Memoires de M. Joseph Prudhomme, par HENRI MONNIER. 2 vols. Paris. 1857.
This is not what is commonly called memoires,—to wit, historical recollections modified by the subjective impressions of eyewitnesses to the past; it is rather a novel or romance in the form of memoires, ridiculing the predominant bourgeoisie of the Old World, and sketching the whole life of a bourgeois, from infancy to green old age. For readers, who, through travel in Europe and acquaintance with French literature and tastes, are enabled to understand the many nice allusions contained in this novel, it is a very entertaining book.
1. Kraft und Stoff. By G. BUeCHNER. Fourth edition. 1857.

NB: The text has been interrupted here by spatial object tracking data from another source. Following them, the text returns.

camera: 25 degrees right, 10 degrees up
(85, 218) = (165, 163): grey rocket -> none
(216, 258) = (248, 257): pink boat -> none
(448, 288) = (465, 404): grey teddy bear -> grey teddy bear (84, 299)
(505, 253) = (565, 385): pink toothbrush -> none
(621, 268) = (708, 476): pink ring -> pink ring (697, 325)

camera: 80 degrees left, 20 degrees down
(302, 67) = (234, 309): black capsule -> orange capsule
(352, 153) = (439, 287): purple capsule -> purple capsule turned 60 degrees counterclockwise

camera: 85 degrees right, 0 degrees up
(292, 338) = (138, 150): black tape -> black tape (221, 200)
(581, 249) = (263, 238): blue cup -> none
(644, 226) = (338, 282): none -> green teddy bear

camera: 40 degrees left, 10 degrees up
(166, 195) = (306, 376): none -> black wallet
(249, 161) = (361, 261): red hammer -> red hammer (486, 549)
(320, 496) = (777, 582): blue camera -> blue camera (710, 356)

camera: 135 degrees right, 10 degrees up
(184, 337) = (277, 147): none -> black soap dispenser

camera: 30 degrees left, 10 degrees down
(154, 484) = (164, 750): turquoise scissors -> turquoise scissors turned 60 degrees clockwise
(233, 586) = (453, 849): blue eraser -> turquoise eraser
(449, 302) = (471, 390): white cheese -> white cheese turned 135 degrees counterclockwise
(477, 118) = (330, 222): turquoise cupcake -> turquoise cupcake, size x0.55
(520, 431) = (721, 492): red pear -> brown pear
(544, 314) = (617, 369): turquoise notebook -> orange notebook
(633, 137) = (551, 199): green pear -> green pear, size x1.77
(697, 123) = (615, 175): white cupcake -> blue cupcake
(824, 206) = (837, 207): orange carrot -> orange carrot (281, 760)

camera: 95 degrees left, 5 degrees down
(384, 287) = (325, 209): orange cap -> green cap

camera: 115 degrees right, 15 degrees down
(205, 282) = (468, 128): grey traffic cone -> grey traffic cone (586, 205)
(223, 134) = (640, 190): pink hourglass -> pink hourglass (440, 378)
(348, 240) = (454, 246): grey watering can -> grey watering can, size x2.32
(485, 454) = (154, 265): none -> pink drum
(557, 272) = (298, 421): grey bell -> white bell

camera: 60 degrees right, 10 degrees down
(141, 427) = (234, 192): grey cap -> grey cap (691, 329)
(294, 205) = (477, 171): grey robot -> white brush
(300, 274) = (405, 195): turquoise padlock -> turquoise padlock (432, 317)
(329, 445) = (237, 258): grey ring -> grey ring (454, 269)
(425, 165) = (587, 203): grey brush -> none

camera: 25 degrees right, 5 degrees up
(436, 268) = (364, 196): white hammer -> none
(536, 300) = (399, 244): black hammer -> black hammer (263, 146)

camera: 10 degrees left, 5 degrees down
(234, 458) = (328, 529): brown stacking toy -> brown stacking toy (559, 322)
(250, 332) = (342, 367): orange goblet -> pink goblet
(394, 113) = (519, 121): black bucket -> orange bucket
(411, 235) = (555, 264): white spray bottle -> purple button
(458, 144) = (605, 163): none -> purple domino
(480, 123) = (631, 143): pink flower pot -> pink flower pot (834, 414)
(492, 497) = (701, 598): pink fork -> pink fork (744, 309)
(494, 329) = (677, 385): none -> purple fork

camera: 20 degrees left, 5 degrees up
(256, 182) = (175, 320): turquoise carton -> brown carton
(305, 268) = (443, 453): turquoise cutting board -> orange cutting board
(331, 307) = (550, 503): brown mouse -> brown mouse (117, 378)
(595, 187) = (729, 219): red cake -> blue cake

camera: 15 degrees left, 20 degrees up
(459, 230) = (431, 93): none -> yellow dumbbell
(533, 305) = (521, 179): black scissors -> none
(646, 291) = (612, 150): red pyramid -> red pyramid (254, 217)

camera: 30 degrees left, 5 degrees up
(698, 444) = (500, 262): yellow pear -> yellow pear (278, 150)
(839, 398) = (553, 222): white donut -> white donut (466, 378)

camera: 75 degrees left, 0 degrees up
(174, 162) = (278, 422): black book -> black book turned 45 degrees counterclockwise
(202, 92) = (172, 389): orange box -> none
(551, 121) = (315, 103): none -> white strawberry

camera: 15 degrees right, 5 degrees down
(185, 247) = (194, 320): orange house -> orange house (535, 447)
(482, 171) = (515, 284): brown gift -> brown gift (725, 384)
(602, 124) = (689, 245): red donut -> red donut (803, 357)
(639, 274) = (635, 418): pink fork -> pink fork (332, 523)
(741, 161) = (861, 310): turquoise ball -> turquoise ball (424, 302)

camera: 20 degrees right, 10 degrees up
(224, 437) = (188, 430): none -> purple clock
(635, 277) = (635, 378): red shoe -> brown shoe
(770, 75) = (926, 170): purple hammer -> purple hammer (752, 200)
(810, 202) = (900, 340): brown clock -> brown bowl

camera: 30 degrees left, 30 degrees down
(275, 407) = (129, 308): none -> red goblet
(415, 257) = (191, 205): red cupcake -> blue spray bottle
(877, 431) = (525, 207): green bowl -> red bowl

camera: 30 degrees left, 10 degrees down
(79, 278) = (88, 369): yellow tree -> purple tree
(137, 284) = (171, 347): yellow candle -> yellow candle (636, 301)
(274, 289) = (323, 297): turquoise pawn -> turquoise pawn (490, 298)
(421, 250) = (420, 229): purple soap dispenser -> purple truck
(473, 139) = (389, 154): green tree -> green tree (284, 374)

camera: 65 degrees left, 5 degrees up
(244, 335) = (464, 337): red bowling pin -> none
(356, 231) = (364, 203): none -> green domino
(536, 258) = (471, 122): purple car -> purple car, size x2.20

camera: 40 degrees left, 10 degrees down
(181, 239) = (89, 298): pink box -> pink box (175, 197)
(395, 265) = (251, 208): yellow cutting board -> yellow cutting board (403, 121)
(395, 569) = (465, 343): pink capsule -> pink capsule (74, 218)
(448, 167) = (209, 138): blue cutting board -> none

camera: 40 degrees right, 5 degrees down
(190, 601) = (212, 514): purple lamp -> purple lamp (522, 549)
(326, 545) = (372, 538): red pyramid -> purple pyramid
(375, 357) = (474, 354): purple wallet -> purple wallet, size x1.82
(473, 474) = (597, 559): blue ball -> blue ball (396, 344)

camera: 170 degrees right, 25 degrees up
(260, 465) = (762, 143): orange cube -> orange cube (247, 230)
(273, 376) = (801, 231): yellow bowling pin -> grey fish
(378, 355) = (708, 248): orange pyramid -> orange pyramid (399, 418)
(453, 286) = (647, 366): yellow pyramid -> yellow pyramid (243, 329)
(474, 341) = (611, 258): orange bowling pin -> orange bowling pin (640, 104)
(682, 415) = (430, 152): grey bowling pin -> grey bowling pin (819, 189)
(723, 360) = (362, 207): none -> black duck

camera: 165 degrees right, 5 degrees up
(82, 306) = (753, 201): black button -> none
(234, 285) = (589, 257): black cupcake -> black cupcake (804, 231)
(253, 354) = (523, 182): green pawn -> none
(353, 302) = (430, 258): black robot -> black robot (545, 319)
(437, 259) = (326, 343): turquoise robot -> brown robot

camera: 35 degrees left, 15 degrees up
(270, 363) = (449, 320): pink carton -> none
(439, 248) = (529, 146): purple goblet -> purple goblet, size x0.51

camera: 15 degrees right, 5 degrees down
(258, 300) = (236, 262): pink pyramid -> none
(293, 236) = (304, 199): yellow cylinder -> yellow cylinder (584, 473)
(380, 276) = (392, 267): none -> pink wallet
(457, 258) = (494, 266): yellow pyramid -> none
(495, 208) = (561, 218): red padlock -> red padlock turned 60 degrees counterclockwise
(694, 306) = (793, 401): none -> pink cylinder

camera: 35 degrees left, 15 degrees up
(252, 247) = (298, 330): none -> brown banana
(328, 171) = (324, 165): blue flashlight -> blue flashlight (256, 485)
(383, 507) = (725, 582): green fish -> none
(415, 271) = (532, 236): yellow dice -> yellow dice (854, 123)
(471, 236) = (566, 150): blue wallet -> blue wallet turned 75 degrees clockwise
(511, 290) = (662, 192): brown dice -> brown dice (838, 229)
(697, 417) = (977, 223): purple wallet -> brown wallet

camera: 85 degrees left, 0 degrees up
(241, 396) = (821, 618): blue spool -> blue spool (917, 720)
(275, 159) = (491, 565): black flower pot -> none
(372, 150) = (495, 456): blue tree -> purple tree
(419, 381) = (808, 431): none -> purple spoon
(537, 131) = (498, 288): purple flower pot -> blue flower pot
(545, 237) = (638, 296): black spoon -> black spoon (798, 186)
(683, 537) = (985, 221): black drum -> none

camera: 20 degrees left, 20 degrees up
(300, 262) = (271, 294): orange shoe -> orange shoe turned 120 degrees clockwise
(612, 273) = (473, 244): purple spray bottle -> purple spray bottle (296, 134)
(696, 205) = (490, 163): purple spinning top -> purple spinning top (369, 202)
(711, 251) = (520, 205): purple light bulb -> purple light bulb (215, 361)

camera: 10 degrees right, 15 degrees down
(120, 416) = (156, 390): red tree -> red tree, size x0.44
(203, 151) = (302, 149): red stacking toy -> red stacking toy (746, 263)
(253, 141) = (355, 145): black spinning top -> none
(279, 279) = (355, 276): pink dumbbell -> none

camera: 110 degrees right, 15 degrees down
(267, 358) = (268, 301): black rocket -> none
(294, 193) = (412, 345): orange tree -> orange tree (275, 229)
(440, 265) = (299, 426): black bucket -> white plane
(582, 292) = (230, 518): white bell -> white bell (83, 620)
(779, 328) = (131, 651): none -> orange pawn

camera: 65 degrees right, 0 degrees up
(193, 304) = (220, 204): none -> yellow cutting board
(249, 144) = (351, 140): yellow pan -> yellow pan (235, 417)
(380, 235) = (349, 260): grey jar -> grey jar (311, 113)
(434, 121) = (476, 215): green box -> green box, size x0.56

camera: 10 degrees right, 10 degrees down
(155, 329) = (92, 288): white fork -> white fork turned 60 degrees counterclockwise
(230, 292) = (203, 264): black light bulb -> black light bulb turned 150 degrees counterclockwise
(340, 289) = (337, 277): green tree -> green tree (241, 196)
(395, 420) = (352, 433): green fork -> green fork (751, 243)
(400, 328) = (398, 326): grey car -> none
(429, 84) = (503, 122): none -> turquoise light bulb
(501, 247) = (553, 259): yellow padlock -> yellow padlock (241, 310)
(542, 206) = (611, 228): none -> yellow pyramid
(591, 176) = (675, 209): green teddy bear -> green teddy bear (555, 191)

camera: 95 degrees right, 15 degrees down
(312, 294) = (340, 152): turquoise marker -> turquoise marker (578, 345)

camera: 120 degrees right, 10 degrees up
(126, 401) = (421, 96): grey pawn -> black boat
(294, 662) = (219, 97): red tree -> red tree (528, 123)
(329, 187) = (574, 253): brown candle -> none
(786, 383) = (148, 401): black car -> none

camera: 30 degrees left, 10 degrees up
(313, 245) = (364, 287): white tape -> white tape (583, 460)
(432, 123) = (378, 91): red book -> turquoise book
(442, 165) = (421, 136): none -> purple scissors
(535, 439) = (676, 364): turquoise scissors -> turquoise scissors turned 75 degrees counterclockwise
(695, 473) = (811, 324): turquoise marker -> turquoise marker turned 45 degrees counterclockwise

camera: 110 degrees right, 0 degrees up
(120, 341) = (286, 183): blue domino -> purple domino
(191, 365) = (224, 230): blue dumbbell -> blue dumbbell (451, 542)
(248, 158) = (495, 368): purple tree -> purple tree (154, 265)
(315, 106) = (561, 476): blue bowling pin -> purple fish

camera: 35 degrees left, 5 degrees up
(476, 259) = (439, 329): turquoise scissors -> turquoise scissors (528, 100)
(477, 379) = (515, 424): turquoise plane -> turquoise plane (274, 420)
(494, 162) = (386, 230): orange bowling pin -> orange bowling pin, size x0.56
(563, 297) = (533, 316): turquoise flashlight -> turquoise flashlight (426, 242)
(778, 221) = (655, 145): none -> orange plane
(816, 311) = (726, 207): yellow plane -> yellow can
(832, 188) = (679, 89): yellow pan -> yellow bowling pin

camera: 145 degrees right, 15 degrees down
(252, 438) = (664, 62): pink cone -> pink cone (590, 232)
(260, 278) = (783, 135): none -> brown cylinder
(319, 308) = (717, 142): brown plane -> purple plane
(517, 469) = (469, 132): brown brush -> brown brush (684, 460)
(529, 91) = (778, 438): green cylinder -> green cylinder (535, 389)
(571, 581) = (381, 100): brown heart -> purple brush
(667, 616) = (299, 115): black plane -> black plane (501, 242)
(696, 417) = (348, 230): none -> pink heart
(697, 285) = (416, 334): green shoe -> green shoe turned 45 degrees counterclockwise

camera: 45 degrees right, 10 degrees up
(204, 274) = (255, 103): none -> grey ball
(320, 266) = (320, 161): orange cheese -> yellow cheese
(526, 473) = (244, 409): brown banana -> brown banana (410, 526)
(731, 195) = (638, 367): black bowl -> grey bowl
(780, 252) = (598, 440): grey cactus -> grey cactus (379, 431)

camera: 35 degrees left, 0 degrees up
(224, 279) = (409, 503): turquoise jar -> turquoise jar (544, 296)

2. Materie und Geist. By the same. 1857.
It is certainly a remarkable sign of the times, that a book treating of purely scientific matters,—physiological facts and ideas,—like the first of these, of which the second is the complement, should in a very few years have attained to its fourth edition in Germany. All those works on Natural Science, by Alexander von Humboldt, Oersted, Du Bois-Raymond, Cotta, Vogt, Moleschott, Buechner, Rossmaessler, Ule, Mueller, and others, which have appeared since the Revolution of 1848, uniting a more popular and intelligible style with a purely scientific treatment of the matter-of-fact, irrespective of the religious and political dogmas that conflict with the results of natural science, have met with decided success in Germany and France. They are extensively read and appreciated, even by the less educated and learned classes. Among these works, that of Buechner ranks high, and it is therefore strange that we have seen it hitherto reviewed in no American journal. This may serve us as an excuse for noticing this fourth edition, though it is little improved over the former ones. It exhibits the last results of the science of physiology, in a scientific, but rather popular method of exposition. There is quite a hive of new ideas and intuitions contained in it,—ideas conflicting, it is true, with many received dogmas, and irreconcilable with orthodoxy; but it is of no use to shut our eyes to these ideas, as though the danger threatening from this side could be averted by imitating the policy of the ostrich. They should be faced and examined; the danger is far greater from ignoring them. It is impossible that ideas, largely entertained and cultivated by a nation so expert in thinking, so versed in science and literature as the Germans, should have no interest for the great, intelligent American public. Natural Science may be said to form, at present, an integral portion of the religion of the Germans. It is, at least, a matter of ethnological and historical interest to learn in what regions of thought and speculation our German contemporaries are at home, and wherein they find their mental happiness and delight.